What to consider when crafting your babywearing bundling strategy...
It's cold outside. Like, super duper cold. Yet life doesn't slow down and babywearing out of shear necessity continues. So how do you do it?
The first advice many smart babywearing educators will give is to dress yourself and your child in layers. Layers keep in the warmth and allow us to control the temperature by removing layers when we get too hot (it is possible to overheat so watch for that!). A woven wrap is a fantastic layer to add to your bundling repertoire, but where does it fall in the hierarchy of layers - toward the inside or the outside? The answer is found by considering several factors.
1. How likely are you to let baby down? A baby who is walking and curious about the snow and able to get down is going to need direct access to the outside of your layer sandwich, where a baby who does not have the option to get down could be lightly bundled and wrapped first, then be bundled fully.
2. How cold is it? Up where I am in the Pacific Northwest it usually stays above freezing so typically wrap over my layers because I don't need that extra protection. Sometimes it is particularly windy, though, so I will layer up, wrap, and then throw on a big sweatshirt or my husband's jacket as an added layer of cold protection. If you live in an area where it is consistently below freezing in the winter, it could be wise to invest in a babywearing coat or large coat to throw over you.
3. Are you wrapping indoors or outside? If you're wrapping outside and quickly running indoors, wrapping over your gear might be the fastest and most convinient plan for you. Think about your disembarking routine; for us it's get baby out, jacket on baby, wrap out, baby up, go! Maybe you'd rather wrap then bundle, or bundle and wait until you get inside to wrap. Check out my tips for wrapping on the go, including a fun video on saving long wraps from getting sludgy "parking lot tails."

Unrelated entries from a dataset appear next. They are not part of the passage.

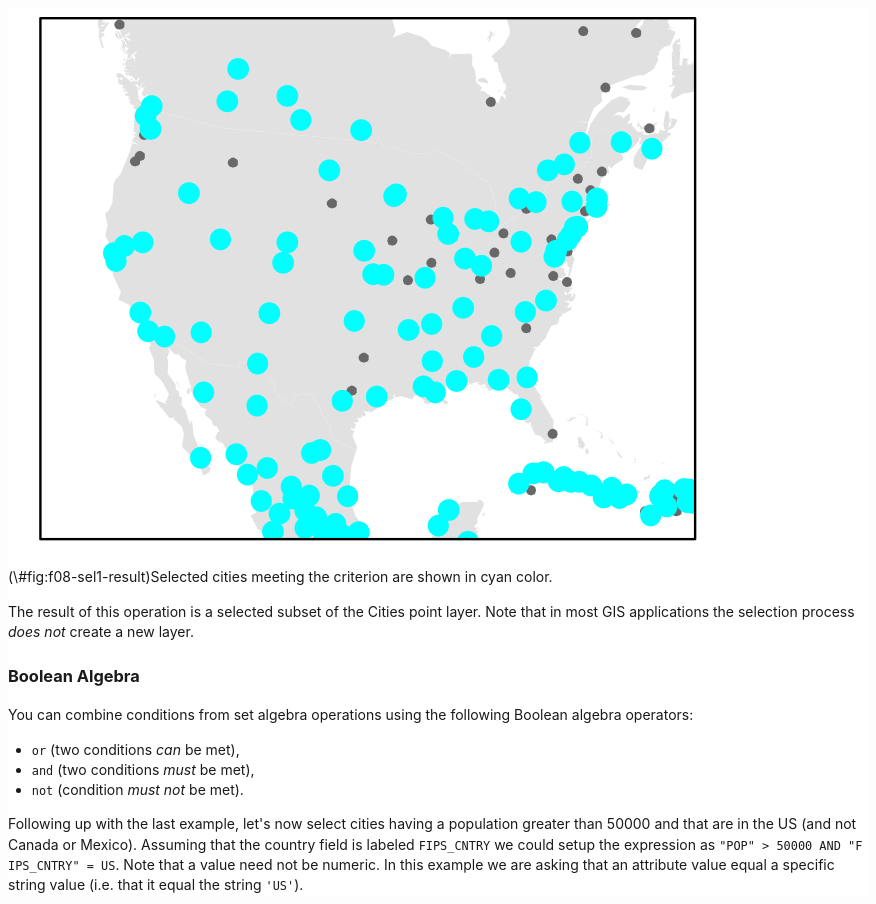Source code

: <img src="img/Select_cities.svg" alt="Selected cities meeting the criterion are shown in cyan color."  />
<p class="caption">(\#fig:f08-sel1-result)Selected cities meeting the criterion are shown in cyan color.</p>
</div>


The result of this operation is a selected subset of the Cities point layer. Note that in most GIS applications the selection process *does not* create a new layer.

### Boolean Algebra

You can combine conditions from set algebra operations using the following Boolean algebra operators: 

 * `or` (two conditions *can* be met), 
 * `and` (two conditions *must* be met), 
 * `not` (condition *must not* be met).
 
Following up with the last example, let's now select cities having a population greater than 50000 and that are in the US (and not Canada or Mexico). Assuming that the country field is labeled `FIPS_CNTRY` we could setup the expression as `"POP" > 50000 AND "FIPS_CNTRY" = US`. Note that a value need not be numeric. In this example we are asking that an attribute value equal a specific string value (i.e. that it equal the string `'US'`).


<div class="figure">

4. What materials are you wearing? If your jacket, or your baby's jacket, is slick, wrapping over it might be a more slidey experience. The opposite would be true is you're wrapping against fleece. Also if you have a particularly puffy jacket or a cushy load of layers, you may need more length to wrap over all that extra padding.
5. If you wrap over all your layers, make sure baby is covered. Especially if the air temperature is below freezing, all of baby's exposed skin except for the face should be covered. Use leg warmers to cover any gaps between baby's pants and their socks. Keep booties or an extra layer of socks over those little toes. Hats are a must for warm ears, especially ones that tie under the chin so they can't take them off while in a back carry! And a scarf can go a long way - wear one on your neck and it fills in the gap between you and baby to help keep their face and neck warm. Just make sure that airway is clear!
No matter how you choose to winter wrap, be sure you always have baby's exposed skin covered in below freezing conditions while always keeping baby's airway open regardless of air temperature. Dress in layers with baby in one more layer than you and watch for overheating cues: overly fussy, red skin, covered skin is hot to the touch (especially back of arms or neck). Happy wrapping!
This post is not sponsored by any company or group.